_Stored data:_
[Start of Attachment]
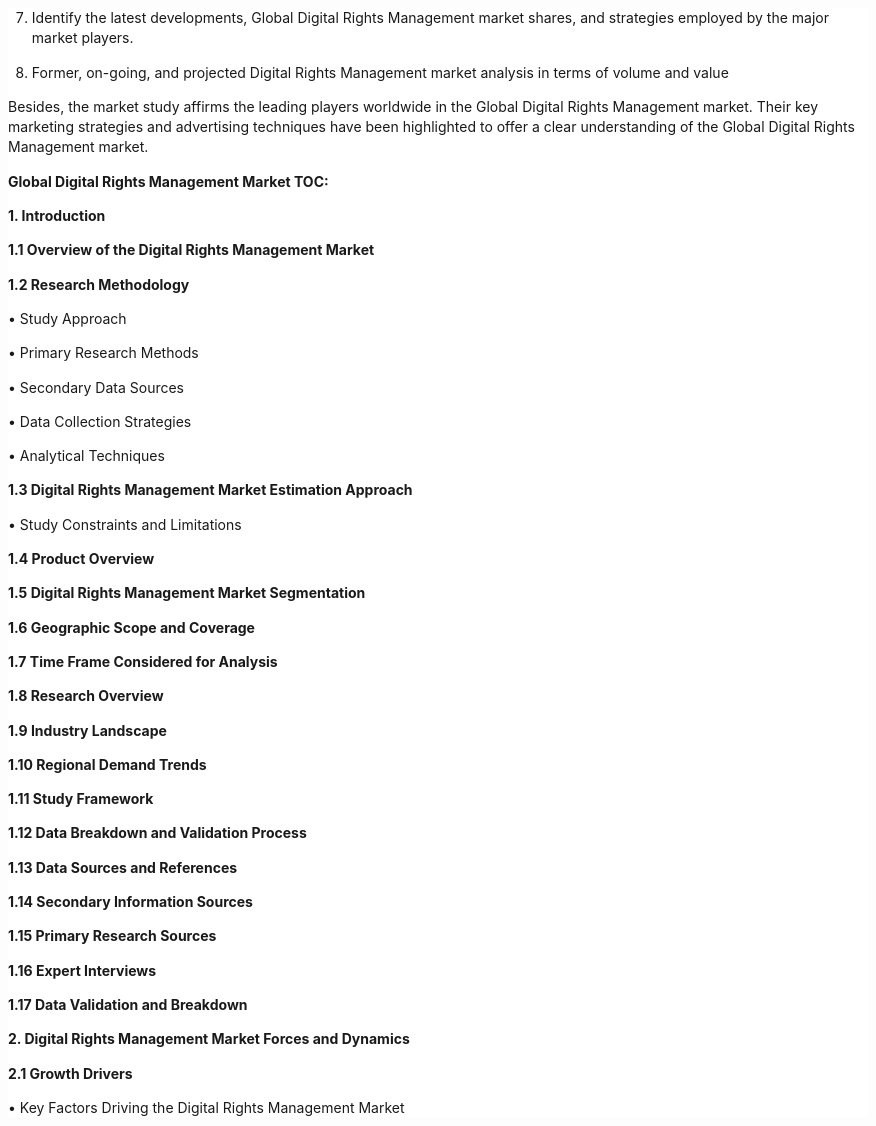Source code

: 7. Identify the latest developments, Global Digital Rights Management market shares, and strategies employed by the major market players.

8. Former, on-going, and projected Digital Rights Management market analysis in terms of volume and value

Besides, the market study affirms the leading players worldwide in the Global Digital Rights Management market. Their key marketing strategies and advertising techniques have been highlighted to offer a clear understanding of the Global Digital Rights Management market.

<strong>Global Digital Rights Management Market TOC:</strong>

<strong>1. Introduction</strong>

<strong>1.1 Overview of the Digital Rights Management Market</strong>

<strong>1.2 Research Methodology</strong>

• Study Approach

• Primary Research Methods

• Secondary Data Sources

• Data Collection Strategies

• Analytical Techniques

<strong>1.3 Digital Rights Management Market Estimation Approach</strong>

• Study Constraints and Limitations

<strong>1.4 Product Overview</strong>

<strong>1.5 Digital Rights Management Market Segmentation</strong>

<strong>1.6 Geographic Scope and Coverage</strong>

<strong>1.7 Time Frame Considered for Analysis</strong>

<strong>1.8 Research Overview</strong>

<strong>1.9 Industry Landscape</strong>

<strong>1.10 Regional Demand Trends</strong>

<strong>1.11 Study Framework</strong>

<strong>1.12 Data Breakdown and Validation Process</strong>

<strong>1.13 Data Sources and References</strong>

<strong>1.14 Secondary Information Sources</strong>

<strong>1.15 Primary Research Sources</strong>

<strong>1.16 Expert Interviews</strong>

<strong>1.17 Data Validation and Breakdown</strong>

<strong>2. Digital Rights Management Market Forces and Dynamics</strong>

<strong>2.1 Growth Drivers</strong>

• Key Factors Driving the Digital Rights Management Market
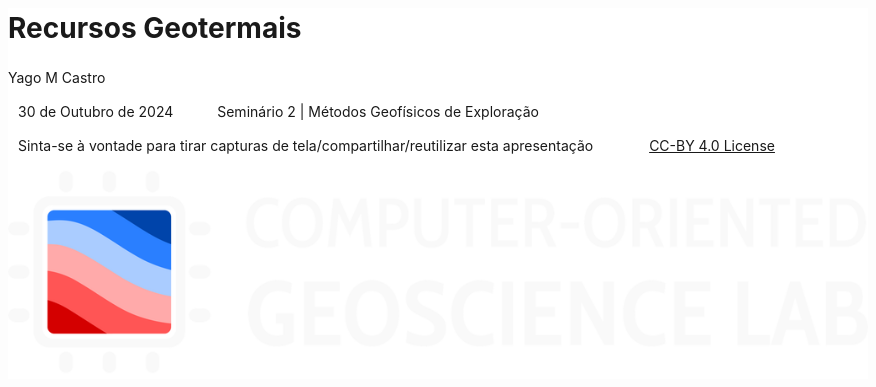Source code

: 




<div class="r-stretch">
</div>

<h1 id="talk-title">
  Recursos Geotermais
</h1>
<p id="talk-authors">
  <a>Yago M Castro</a>
</p>


<div class="row talk-info">
<div class="col-large">

<i class="fa fa-calendar-alt" style="margin: 0 10px 0 0"></i>
30 de Outubro de 2024
<span style="margin: 0 20px"></span>
Seminário  2 | Métodos Geofísicos de Exploração


<i class="fa fa-camera" style="margin: 0 10px 0 0"></i>
Sinta-se à vontade para tirar capturas de tela/compartilhar/reutilizar esta apresentação
<span style="margin: 0 20px"></span>
<a href="https://creativecommons.org/licenses/by/4.0/"><i class="fab fa-creative-commons"></i><i class="fab fa-creative-commons-by" style="margin: 0 10px 0 2px"></i>CC-BY 4.0 License</a>

</div>
<div class="col-medium">


<div class="talk-logos-container">
<div class="talk-logos">
  <a href="https://www.compgeolab.org"><img src="assets/compgeolab-banner-light.svg" alt="Computer-Oriented Geoscience Lab"></a>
[End of Attachment]
_Exercise:_
Please transcribe word for word the lines from the one bearing "<strong>1.10 Regional Demand Trends</strong>" through the last line of the records above, omitting the pictures.

_Task solution:_
<strong>1.10 Regional Demand Trends</strong>

<strong>1.11 Study Framework</strong>

<strong>1.12 Data Breakdown and Validation Process</strong>

<strong>1.13 Data Sources and References</strong>

<strong>1.14 Secondary Information Sources</strong>

<strong>1.15 Primary Research Sources</strong>

<strong>1.16 Expert Interviews</strong>

<strong>1.17 Data Validation and Breakdown</strong>

<strong>2. Digital Rights Management Market Forces and Dynamics</strong>

<strong>2.1 Growth Drivers</strong>

• Key Factors Driving the Digital Rights Management Market
Source code

: 




<div class="r-stretch">
</div>

<h1 id="talk-title">
  Recursos Geotermais
</h1>
<p id="talk-authors">
  <a>Yago M Castro</a>
</p>


<div class="row talk-info">
<div class="col-large">

<i class="fa fa-calendar-alt" style="margin: 0 10px 0 0"></i>
30 de Outubro de 2024
<span style="margin: 0 20px"></span>
Seminário  2 | Métodos Geofísicos de Exploração


<i class="fa fa-camera" style="margin: 0 10px 0 0"></i>
Sinta-se à vontade para tirar capturas de tela/compartilhar/reutilizar esta apresentação
<span style="margin: 0 20px"></span>
<a href="https://creativecommons.org/licenses/by/4.0/"><i class="fab fa-creative-commons"></i><i class="fab fa-creative-commons-by" style="margin: 0 10px 0 2px"></i>CC-BY 4.0 License</a>

</div>
<div class="col-medium">


<div class="talk-logos-container">
<div class="talk-logos">
  <a href="https://www.compgeolab.org"><img src="assets/compgeolab-banner-light.svg" alt="Computer-Oriented Geoscience Lab"></a>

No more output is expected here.